### TASK OBJECTIVE
Take the line containing "Give the box of the tree" and every line after it to the end of the data, and write them out exactly as they appear.
━━━ TASK MATERIAL
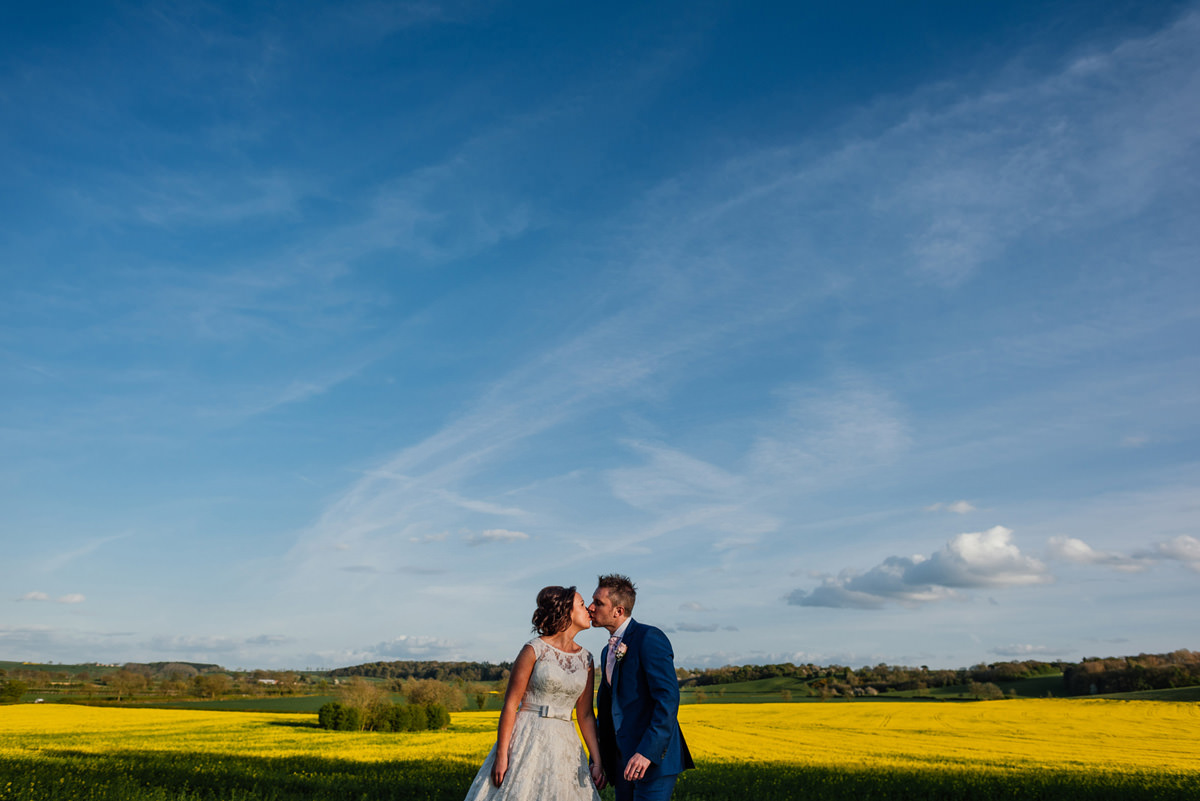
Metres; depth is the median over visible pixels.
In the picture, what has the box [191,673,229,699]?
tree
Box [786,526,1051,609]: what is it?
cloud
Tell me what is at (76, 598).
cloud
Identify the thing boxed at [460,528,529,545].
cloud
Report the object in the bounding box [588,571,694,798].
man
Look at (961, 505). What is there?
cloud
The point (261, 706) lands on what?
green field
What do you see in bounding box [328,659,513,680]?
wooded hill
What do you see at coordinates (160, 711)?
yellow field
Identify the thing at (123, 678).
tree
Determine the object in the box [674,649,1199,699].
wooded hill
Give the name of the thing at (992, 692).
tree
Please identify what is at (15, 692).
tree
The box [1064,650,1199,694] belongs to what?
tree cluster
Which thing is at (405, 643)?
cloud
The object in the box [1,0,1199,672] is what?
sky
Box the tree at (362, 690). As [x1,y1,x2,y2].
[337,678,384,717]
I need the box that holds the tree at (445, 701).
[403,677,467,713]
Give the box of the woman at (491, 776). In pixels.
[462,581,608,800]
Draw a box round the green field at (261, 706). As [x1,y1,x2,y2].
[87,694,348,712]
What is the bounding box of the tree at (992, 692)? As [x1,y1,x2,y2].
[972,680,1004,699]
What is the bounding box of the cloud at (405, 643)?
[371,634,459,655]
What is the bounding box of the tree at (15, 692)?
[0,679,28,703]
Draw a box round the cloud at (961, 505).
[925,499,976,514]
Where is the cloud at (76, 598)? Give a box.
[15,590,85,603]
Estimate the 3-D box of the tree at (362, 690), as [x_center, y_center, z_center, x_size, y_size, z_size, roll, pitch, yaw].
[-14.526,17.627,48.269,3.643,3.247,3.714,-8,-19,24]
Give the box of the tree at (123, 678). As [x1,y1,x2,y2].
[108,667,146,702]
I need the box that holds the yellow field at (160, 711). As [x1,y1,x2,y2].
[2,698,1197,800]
━━━━━━
### SOLUTION FOR THIS EXERCISE
Give the box of the tree at (123, 678). As [x1,y1,x2,y2].
[108,667,146,702]
I need the box that holds the yellow field at (160, 711). As [x1,y1,x2,y2].
[2,698,1197,800]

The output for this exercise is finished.